Hi there! The task of today will be coding a phone book. The program reads an integer $N$ that represents the number of people in the phone book. After that, it reads the $N$ entries from standard output and generates the dictionary/map. For newbies: dictionaries are the same as maps. Java usually calls the structure with (key, value) pairs as a map, while Python calls it a dictionary. After having the phone book generated, the program will read an unknown number of names. The fact that we can query as many names as we want means that the program needs to check for an end of file before leaving, which is basically trying to read until the user cancels the program.
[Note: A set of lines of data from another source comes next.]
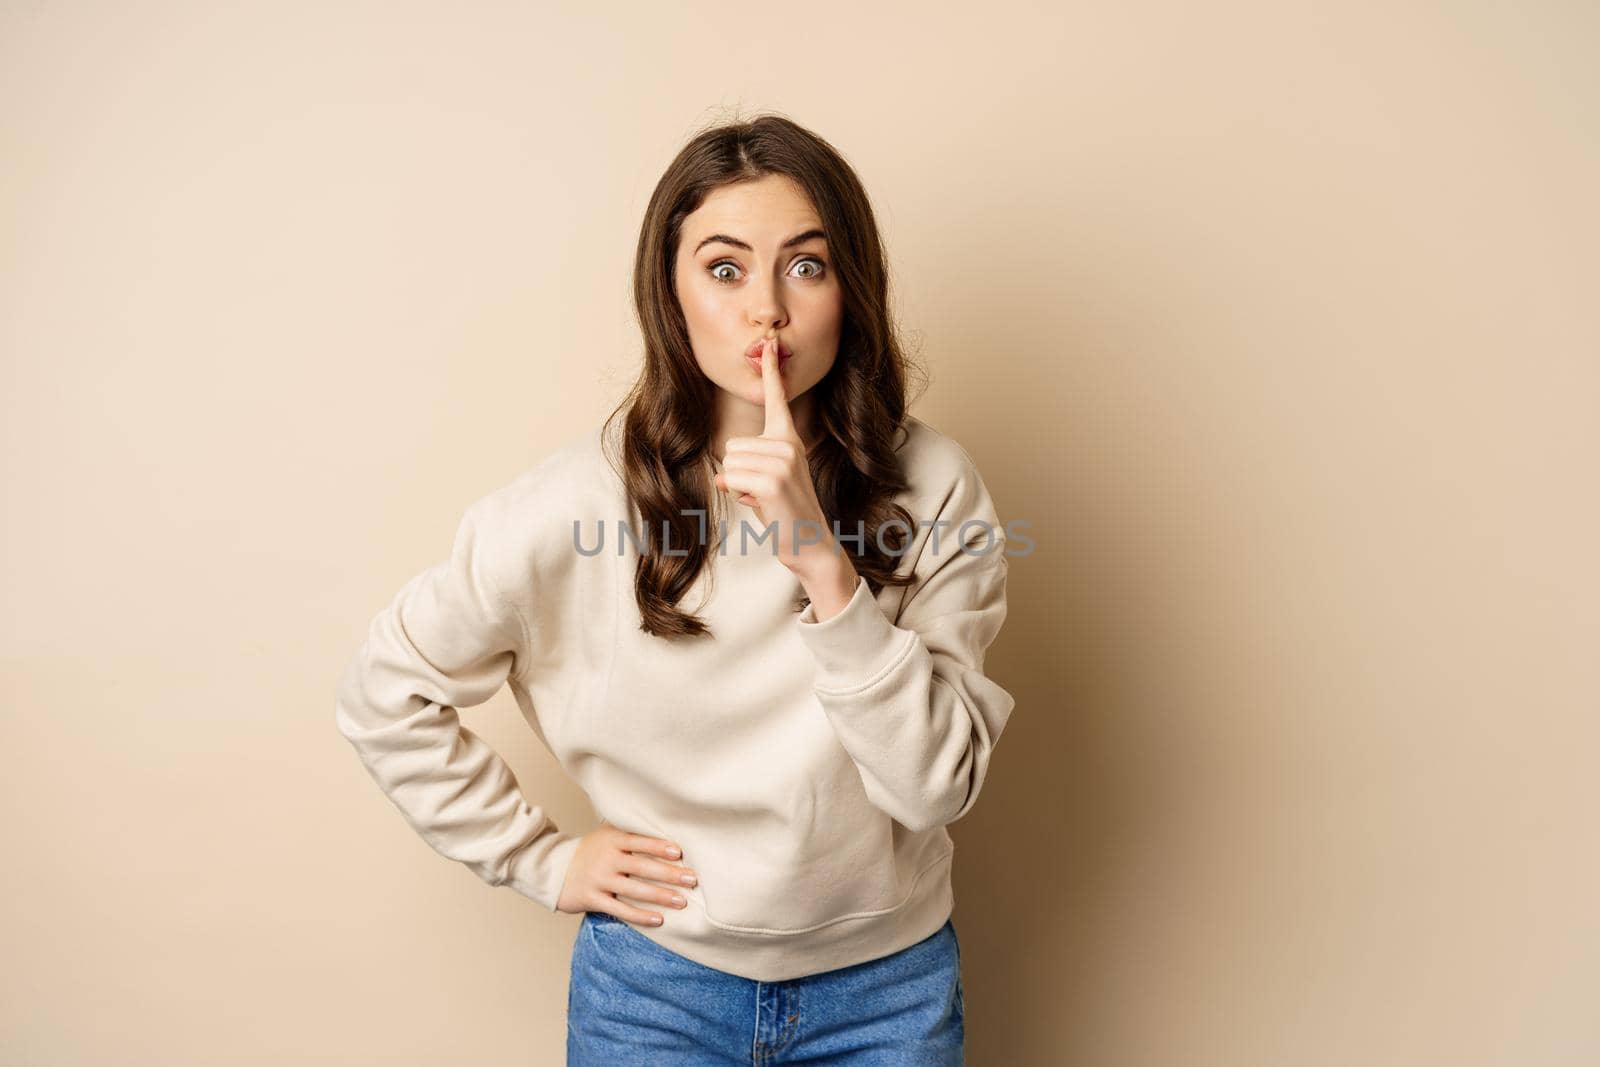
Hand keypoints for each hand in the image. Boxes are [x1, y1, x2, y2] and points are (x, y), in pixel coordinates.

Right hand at [555, 824, 698, 924]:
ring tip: (682, 901)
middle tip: (692, 880)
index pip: (639, 841)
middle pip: (641, 867)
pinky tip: (659, 919)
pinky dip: (640, 916)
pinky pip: (620, 910)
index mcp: (612, 839)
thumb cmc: (592, 851)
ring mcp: (599, 880)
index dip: (658, 846)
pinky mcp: (592, 899)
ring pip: (634, 890)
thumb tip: (668, 828)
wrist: (555, 869)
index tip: (679, 852)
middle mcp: (606, 859)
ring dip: (660, 896)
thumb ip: (631, 833)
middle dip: (669, 874)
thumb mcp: (607, 835)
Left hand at [712, 336, 840, 575]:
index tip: (770, 343)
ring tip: (764, 499)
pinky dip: (739, 495)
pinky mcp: (773, 481)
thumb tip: (722, 477)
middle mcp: (788, 445)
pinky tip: (762, 505)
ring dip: (738, 485)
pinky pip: (733, 478)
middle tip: (763, 491)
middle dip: (737, 471)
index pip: (778, 399)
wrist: (810, 543)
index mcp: (789, 439)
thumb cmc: (786, 513)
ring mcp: (783, 462)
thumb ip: (746, 468)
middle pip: (732, 445)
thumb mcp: (766, 483)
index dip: (771, 371)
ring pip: (730, 462)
Well, other options would be typing a special quit command, but that’s not the case for this problem.

To solve this problem, I read about maps in Go by Example: Maps and I wrote the following code:

package main

import "fmt"

// ignore err that fmt.Scanf gives
// I don't care about it here,
// but this is not actually good
// practise. Best would be to treat
// the error somehow
func scanf(name *string) bool {
  readItems, _ := fmt.Scanf("%s", name)
  return readItems > 0
}

func main() {
  // define a map
  nameToNumber := make(map[string]uint)
  // reader number of entries
  var N uint
  fmt.Scanln(&N)
  //read all entries
  var name string
  var phone uint
  for N > 0 {
    fmt.Scanf("%s %d", &name, &phone)
    nameToNumber[name] = phone
    N--
  }

  //read queries
  var queryName string

  // read until you don't find anything else
  for scanf(&queryName) {
    phone, found := nameToNumber[queryName]
    if found {
     fmt.Printf("%s=%d\n", queryName, phone)
    } else {
     fmt.Printf("Not found\n")
    }
  }
}

This program gave me more work than the one from yesterday. One the biggest problems I had was correctly using fmt.Scanf actually. The fact that it returns two values (the number of items read and an error indicator) has hindered me of just doing fmt.Scanf("%s", &queryName) != 0 like in C. Surely it is good to know that I can treat this error and it is returned, but I will not pay attention to it today. I just created a new function that wraps fmt.Scanf and ignores the error, so my loop looks neat. Below is an example with input and output:

#input (key, value)
3
ataias 1234
amanda 1235
juarez 9999
# input (query)
oi
# output
Not Found
# input
juarez
# output
juarez=9999
# input
amanda
# output
amanda=1235
# input
ataias
# output
ataias=1234
# input
juarez
# output
juarez=9999

That’s all for today! Thanks for reading!